_GIVEN TASK_
Rewrite every line of the listing below as one numbered list, skipping any blank lines.

_PROVIDED ENTRIES_
((
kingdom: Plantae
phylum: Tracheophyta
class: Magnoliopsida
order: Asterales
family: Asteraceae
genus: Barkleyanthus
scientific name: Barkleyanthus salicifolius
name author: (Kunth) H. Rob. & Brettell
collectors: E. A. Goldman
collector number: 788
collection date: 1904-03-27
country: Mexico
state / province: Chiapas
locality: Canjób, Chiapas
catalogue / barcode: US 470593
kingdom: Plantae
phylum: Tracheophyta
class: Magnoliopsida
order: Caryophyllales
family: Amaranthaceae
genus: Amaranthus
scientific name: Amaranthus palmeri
))
_RESULT OF THE TASK_
1. kingdom: Plantae
2. phylum: Tracheophyta
3. class: Magnoliopsida
4. order: Asterales
5. family: Asteraceae
6. genus: Barkleyanthus
7. scientific name: Barkleyanthus salicifolius
8. name author: (Kunth) H. Rob. & Brettell
9. collectors: E. A. Goldman
10. collector number: 788
11. collection date: 1904-03-27
12. country: Mexico
13. state / province: Chiapas
14. locality: Canjób, Chiapas
15. catalogue / barcode: US 470593
16. kingdom: Plantae
17. phylum: Tracheophyta
18. class: Magnoliopsida
19. order: Caryophyllales
20. family: Amaranthaceae
21. genus: Amaranthus
22. scientific name: Amaranthus palmeri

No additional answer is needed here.